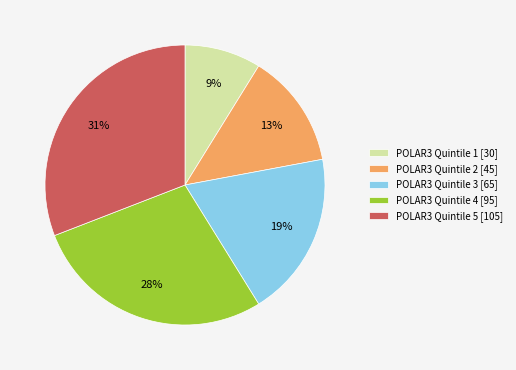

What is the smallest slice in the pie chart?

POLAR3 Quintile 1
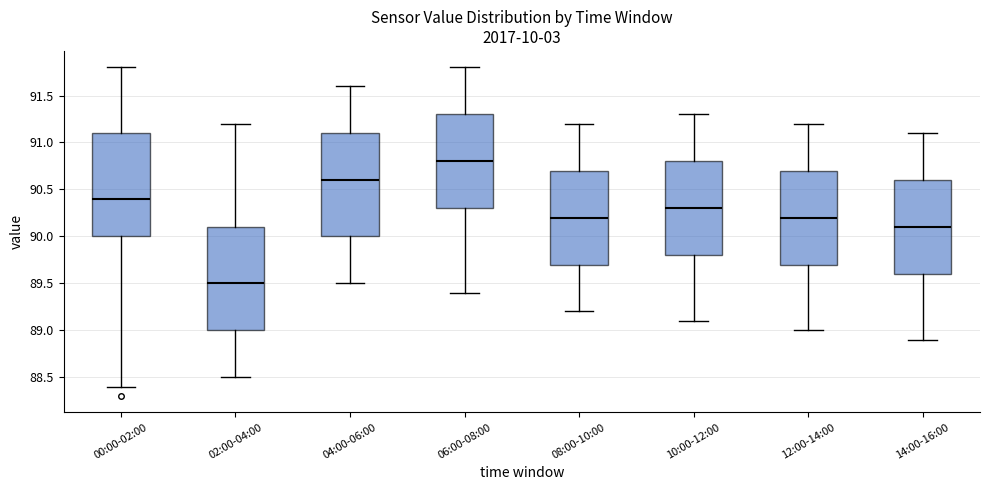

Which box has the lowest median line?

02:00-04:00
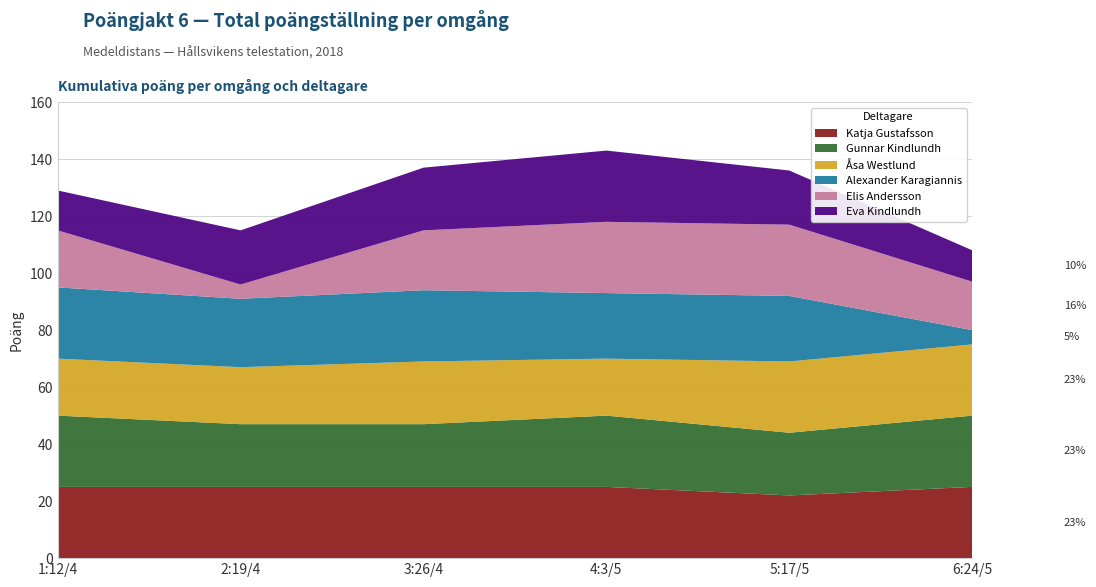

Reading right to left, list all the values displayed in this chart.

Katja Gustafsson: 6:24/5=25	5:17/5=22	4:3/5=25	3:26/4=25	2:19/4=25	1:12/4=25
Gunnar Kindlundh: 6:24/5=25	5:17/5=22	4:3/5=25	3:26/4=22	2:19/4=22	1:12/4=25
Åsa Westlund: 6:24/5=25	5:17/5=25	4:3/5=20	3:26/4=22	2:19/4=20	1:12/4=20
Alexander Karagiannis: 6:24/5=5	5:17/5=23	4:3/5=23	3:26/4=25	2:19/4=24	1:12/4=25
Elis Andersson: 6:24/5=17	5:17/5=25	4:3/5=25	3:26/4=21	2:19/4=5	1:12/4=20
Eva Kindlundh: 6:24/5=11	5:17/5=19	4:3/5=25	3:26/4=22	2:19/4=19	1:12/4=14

+--

Please repeat all of the material, swapping every "chart" for "graph" and keeping everything else unchanged. Leave out the pictures.

What is the smallest slice in the pie graph?

POLAR3 Quintile 1

Which box has the lowest median line?

02:00-04:00

Reading right to left, list all the values displayed in this graph.

Katja Gustafsson: 6:24/5=25	5:17/5=22	4:3/5=25	3:26/4=25	2:19/4=25	1:12/4=25
Gunnar Kindlundh: 6:24/5=25	5:17/5=22	4:3/5=25	3:26/4=22	2:19/4=22	1:12/4=25
Åsa Westlund: 6:24/5=25	5:17/5=25	4:3/5=20	3:26/4=22	2:19/4=20	1:12/4=20
Alexander Karagiannis: 6:24/5=5	5:17/5=23	4:3/5=23	3:26/4=25	2:19/4=24	1:12/4=25
Elis Andersson: 6:24/5=17	5:17/5=25	4:3/5=25	3:26/4=21	2:19/4=5	1:12/4=20
Eva Kindlundh: 6:24/5=11	5:17/5=19	4:3/5=25	3:26/4=22	2:19/4=19	1:12/4=14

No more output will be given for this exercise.